Appel dan Fuiaba aslinya hanyalah dua perempuan biasa yang sedang berlayar dari Hawaii ke Tahiti pada bulan Mei lalu. Namun tanpa mereka sangka-sangka, kapal yang mereka naiki diterjang cuaca buruk di tengah-tengah perjalanan. Akibatnya mesin kapal mereka mengalami kerusakan dan mereka harus hidup terombang-ambing.
Kapal Appel dan Fuiaba aslinya dijadwalkan untuk tiba di Tahiti setelah melakukan pelayaran selama dua bulan. Untuk mengumumkan kalau kapal mereka tengah mengalami masalah, keduanya lantas mulai mengirimkan sinyal tanda bahaya melalui radio.
Upaya tersebut sayangnya berbuah sia-sia karena tidak ada kapal lain yang mendengar panggilan mereka. Namun keduanya masih cukup beruntung. Karena mereka membekali diri mereka dengan cadangan makanan dan air tawar untuk satu tahun, mereka bisa bertahan hidup hingga berbulan-bulan kemudian.

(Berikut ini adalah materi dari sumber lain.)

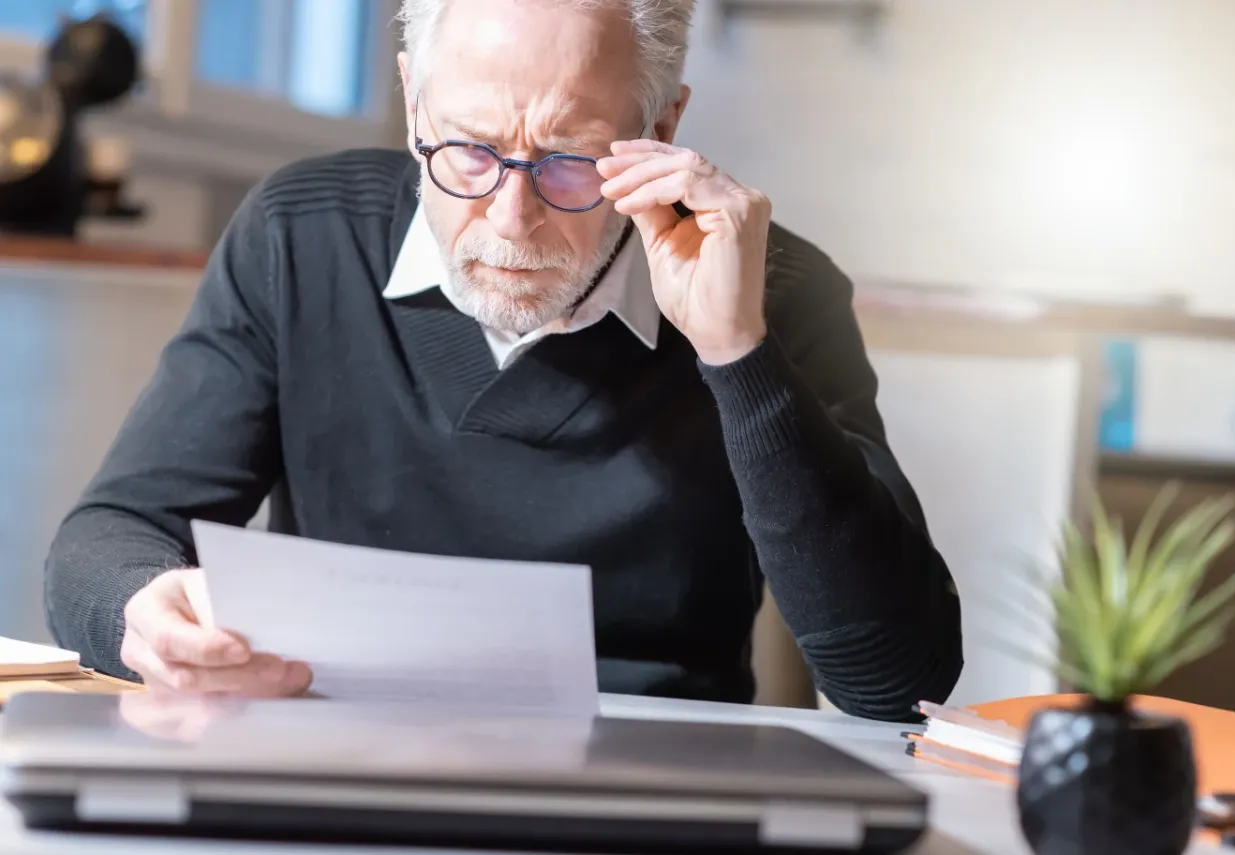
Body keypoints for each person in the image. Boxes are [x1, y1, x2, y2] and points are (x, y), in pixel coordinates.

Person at [44, 0, 962, 720]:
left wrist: (737, 351)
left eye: (571, 161)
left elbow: (896, 680)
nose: (511, 220)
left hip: (653, 774)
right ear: (412, 103)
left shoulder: (774, 290)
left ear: (665, 128)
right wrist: (141, 608)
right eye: (470, 151)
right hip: (332, 747)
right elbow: (105, 540)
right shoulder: (303, 235)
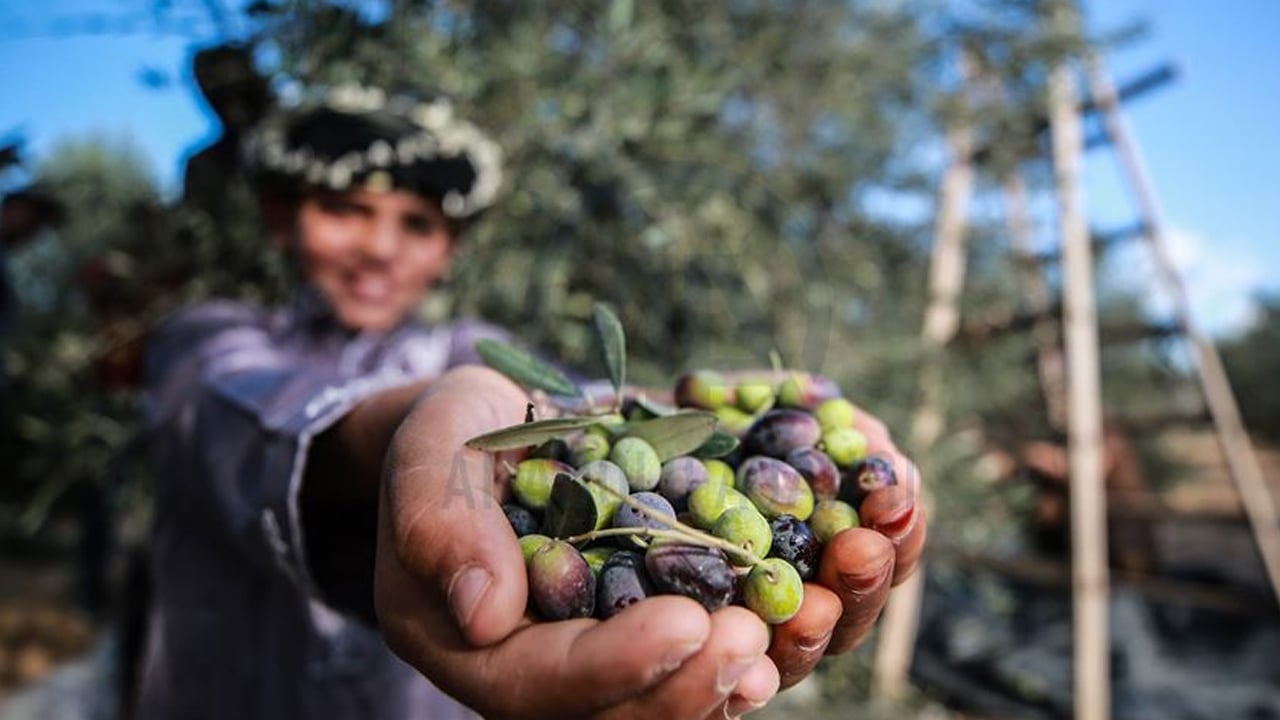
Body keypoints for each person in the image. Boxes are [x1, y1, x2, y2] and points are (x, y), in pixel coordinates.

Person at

Penantian panjang Appel dan Fuiaba akhirnya usai setelah kapal nelayan Taiwan melihat kapal keduanya saat berada 1.500 km di sebelah tenggara Jepang. Awak kapal nelayan tersebut lalu menghubungi polisi pantai AS. Sehari kemudian, kapal penyelamat milik AL AS tiba di lokasi untuk menjemput Appel dan Fuiaba.